The experimental results demonstrated the tremendous potential of combining ancestral resurrection with directed evolution:
| Evolution Round | Improvement in 1,3-cyclopentanedione oxidation | Key Mutations Accumulated |
|---|---|---|
| Initial ancestral | Baseline | None (ancestral sequence) |
| Early rounds | Moderate improvement | Not specified in study |
| Later rounds | Significant improvement | Not specified in study |
The study revealed that unlike modern laccases that often require extensive engineering for adequate expression, the Mesozoic laccases were readily secreted by yeast—a significant practical advantage for industrial applications 1 . When researchers compared the ancestral sequences to a modern laboratory-evolved laccase (OB-1) that had undergone eight generations of directed evolution, they discovered that one of the key beneficial mutations in the modern engineered enzyme (S224G) was actually an ancestral resurrection—it was naturally present in the ancient laccases 1 .
Most importantly, the research demonstrated that ancestral laccases could serve as excellent starting points for further engineering. The directed evolution campaign successfully enhanced the enzyme's ability to oxidize 1,3-cyclopentanedione, proving that these ancient scaffolds are highly engineerable 1 .
| Tool/Reagent | Function in Research | Application Examples |
|---|---|---|
| Saccharomyces cerevisiae | Heterologous expression host | Secretes laccases with proper folding and post-translational modifications 2 |
| α-factor prepro-leader | Signal sequence for secretion | Enhances laccase secretion in yeast; variants include αPM1, αPcL 1 |
| ABTS, 2,6-dimethoxy phenol | Substrates for activity screening | Colorimetric detection of laccase activity in high-throughput assays 2 |
| In vivo DNA recombination | Generating genetic diversity | Methods like IVOE (In Vivo Overlap Extension) create mutant libraries 2 |
| Episomal vectors | Maintaining foreign DNA in yeast | Allows easy recovery of mutant genes without genomic integration 2 |
The resurrection of Mesozoic laccases represents more than just a scientific curiosity—it demonstrates a powerful new paradigm in biotechnology. By looking to the ancient past, researchers are discovering superior molecular scaffolds that combine robust stability with enhanced expressibility.

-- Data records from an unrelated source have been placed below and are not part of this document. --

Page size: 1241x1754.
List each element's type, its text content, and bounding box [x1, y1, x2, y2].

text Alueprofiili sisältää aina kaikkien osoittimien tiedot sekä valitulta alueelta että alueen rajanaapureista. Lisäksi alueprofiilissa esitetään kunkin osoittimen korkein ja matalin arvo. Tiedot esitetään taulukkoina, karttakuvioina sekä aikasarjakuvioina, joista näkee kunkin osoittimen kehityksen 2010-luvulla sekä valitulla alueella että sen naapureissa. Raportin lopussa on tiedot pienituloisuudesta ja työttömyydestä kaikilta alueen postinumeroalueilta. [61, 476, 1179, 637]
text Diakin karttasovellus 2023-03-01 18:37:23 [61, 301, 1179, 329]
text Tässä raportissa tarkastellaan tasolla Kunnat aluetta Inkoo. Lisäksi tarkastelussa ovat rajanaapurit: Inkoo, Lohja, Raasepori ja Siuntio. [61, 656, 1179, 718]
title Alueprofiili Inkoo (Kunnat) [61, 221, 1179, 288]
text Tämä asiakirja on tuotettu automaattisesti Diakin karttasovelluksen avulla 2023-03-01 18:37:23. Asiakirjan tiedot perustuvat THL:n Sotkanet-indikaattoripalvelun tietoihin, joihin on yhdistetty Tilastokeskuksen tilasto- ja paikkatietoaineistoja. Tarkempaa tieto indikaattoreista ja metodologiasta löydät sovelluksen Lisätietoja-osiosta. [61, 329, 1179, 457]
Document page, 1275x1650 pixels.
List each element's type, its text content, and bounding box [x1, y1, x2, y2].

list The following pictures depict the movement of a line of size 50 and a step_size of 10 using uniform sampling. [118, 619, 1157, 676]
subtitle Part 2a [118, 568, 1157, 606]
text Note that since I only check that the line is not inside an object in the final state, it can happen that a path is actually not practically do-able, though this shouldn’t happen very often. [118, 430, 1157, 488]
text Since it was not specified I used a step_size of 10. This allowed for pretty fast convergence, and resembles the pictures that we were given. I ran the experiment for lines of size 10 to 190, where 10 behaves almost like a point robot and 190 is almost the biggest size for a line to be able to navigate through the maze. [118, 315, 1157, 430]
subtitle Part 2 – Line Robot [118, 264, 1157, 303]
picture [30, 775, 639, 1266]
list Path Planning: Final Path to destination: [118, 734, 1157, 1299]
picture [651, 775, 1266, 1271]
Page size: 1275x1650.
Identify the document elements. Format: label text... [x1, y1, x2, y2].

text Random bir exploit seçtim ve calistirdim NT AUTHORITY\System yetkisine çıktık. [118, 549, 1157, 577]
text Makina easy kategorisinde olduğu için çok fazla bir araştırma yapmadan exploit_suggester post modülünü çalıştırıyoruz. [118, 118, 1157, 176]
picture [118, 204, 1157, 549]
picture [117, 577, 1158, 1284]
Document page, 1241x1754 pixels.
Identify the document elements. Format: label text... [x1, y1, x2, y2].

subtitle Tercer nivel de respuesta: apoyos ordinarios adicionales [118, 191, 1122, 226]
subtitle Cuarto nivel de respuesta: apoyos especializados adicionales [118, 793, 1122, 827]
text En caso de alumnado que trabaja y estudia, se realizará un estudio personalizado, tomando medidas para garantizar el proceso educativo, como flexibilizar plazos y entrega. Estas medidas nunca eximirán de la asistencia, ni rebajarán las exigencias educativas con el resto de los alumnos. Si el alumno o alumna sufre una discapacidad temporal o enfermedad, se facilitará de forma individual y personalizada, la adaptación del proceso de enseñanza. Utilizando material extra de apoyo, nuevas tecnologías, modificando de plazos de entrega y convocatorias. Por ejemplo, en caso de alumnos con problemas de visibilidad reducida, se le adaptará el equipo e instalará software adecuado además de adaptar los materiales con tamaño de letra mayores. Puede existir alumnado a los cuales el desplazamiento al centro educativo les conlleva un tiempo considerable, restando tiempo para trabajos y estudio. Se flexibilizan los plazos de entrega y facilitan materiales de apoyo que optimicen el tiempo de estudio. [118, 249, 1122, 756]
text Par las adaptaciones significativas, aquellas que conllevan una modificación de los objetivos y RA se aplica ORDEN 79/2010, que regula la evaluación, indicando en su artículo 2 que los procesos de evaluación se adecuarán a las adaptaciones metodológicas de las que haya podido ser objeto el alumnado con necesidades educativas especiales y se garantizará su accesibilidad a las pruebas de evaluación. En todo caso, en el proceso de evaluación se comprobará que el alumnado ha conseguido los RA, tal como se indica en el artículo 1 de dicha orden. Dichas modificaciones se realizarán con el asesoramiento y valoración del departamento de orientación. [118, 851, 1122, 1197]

The alliance between ancestral resurrection and directed evolution creates a virtuous cycle: ancient enzymes provide optimized starting points for engineering, while modern laboratory evolution tailors them for specific contemporary applications. This approach is already being extended to other enzyme families, suggesting we may be at the dawn of a new era of biocatalyst development 1 9 .
As research progresses, these resurrected ancient enzymes may lead to more sustainable industrial processes, effective environmental remediation strategies, and innovative biotechnological applications we have yet to imagine. The molecular ghosts of dinosaurs' fungal contemporaries are finding new life in the modern world, proving that sometimes the path forward begins by looking backward—250 million years backward.